The Birth of the Laser and ICF

The Birth of the Laser and ICF
 
Lasers

In 1958, the first detailed proposal for a laser—then called an "optical maser"—was published by Arthur L. Schawlow and Charles H. Townes, inventor of the microwave-emitting maser in the early 1950s. About the same time, John Foster (then Fission Weapons Design Division Leader) organized a small group, including John Nuckolls, to consider how to ignite fusion explosions without using an A-bomb. Based on earlier work, Nuckolls believed that a "mini" approach to inertial confinement fusion (ICF), if feasible, had a chance of being an economically competitive power source.

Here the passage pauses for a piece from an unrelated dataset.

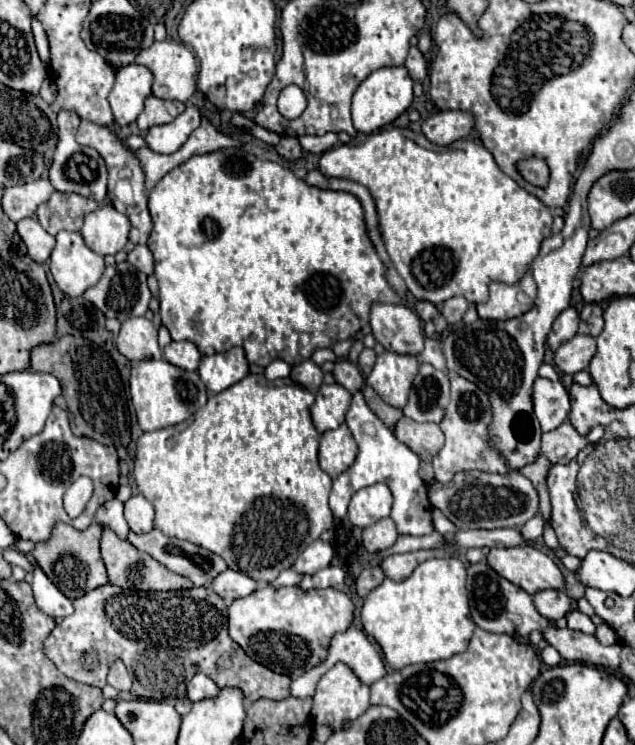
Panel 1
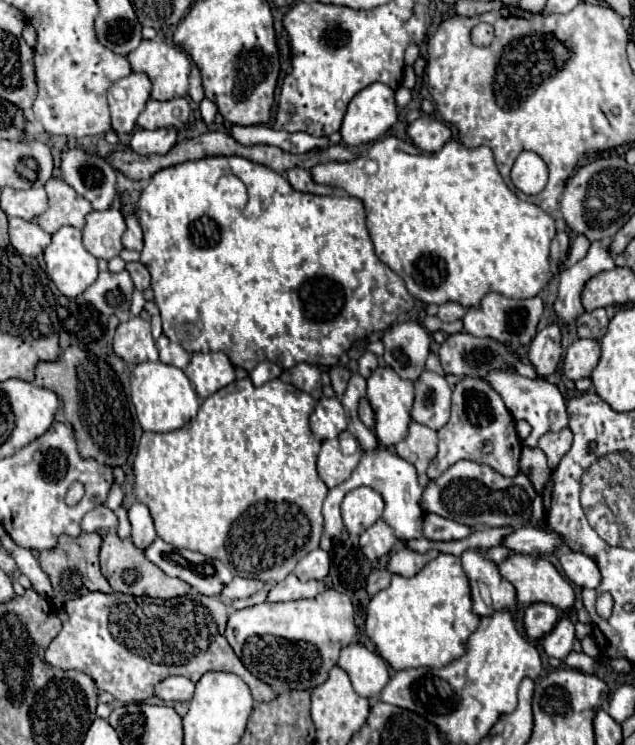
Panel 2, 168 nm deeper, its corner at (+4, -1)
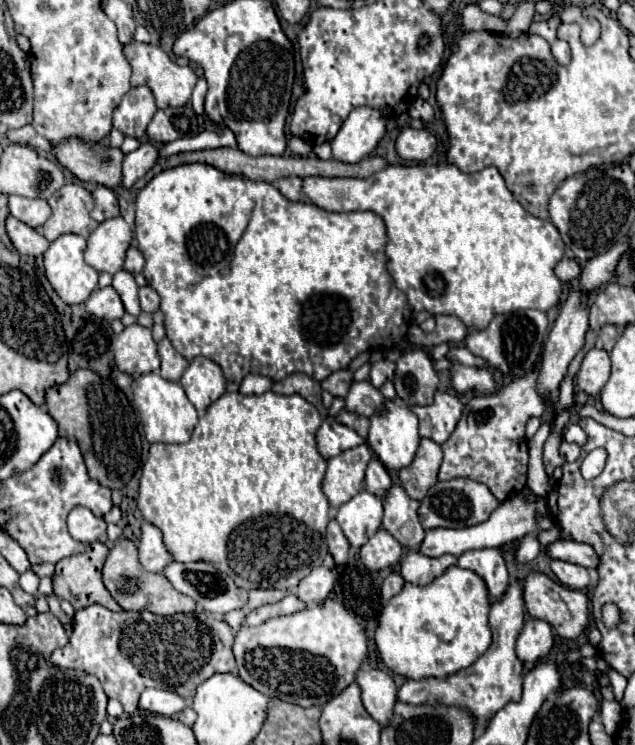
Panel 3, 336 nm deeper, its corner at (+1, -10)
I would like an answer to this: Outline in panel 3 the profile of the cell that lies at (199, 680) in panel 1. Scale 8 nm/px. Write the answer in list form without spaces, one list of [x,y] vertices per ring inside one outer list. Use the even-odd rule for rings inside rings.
[[[146,688],[140,694],[140,702],[138,702],[138,708],[154,712],[154,714],[162,714],[162,716],[174,716],[184,706],[186,706],[184,698],[180,698],[176,692],[156,690],[156,688]]]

To pursue the idea, Nuckolls and colleagues began running the weapons program's latest computer codes to study the possibility of using radiation at a temperature of a few hundred electron volts (a few million Kelvin) to implode a capsule of deuterium–tritium (DT) and initiate a very small-scale fusion explosion. In June 1960, calculations indicated that ignition and efficient burn of one milligram of DT was feasible. What was needed was a precise, extremely powerful non-nuclear driver to energize the tiny radiation implosion.

In July 1960, the Hughes Research Laboratory in Malibu, California, announced that Theodore Maiman had won the race to build the first laser. He succeeded on May 16, 1960, by shining a high-power flashlamp on a ruby rod with silver-coated surfaces. Soon there were lasers operating at many laboratories. Livermore scientists tracked progress with great interest, and in 1962, Q Division was formed to study the interaction of laser radiation with matter and applications to thermonuclear fusion. Laboratory scientists let it be known within the laser community that they were interested in high-power lasers. Their reasons were guarded; the concept of compressing DT to high density and igniting a fusion reaction was deemed classified.

By the mid-1960s, Laboratory researchers were conducting experiments with the "4 Pi" multi-gigawatt ruby laser system. Its 12 laser beams were positioned to illuminate a 0.5-mm spherical target over its entire surface (4π steradians). The system required 40, 1/2-inch-diameter, 3-inch-long ruby rods that took about a year for delivery. Each of the 12 beams generated up to 2 joules of energy in a 5-nanosecond pulse—too long to be fully effective. Nevertheless, the 4 Pi laser was used to study plasma temperatures and ion emissions from irradiated targets.

But interest was rapidly shifting to other types of lasers—principally glass doped with rare earth metals. Laboratory researchers built the Long Path laser, which featured 16 neodymium-doped glass disks, each 14 centimeters in diameter. The disks were mounted at an angle that minimized reflections and allowed the flashlamps to pump the face of the slabs—an innovative amplifier architecture used today. Only one amplifier was built, and the beam was reflected through the amplifier nine times to increase energy. This required a 68-meter beam path—hence, the name Long Path. This work led to the much larger Laser Program led by John Emmett in the 1970s.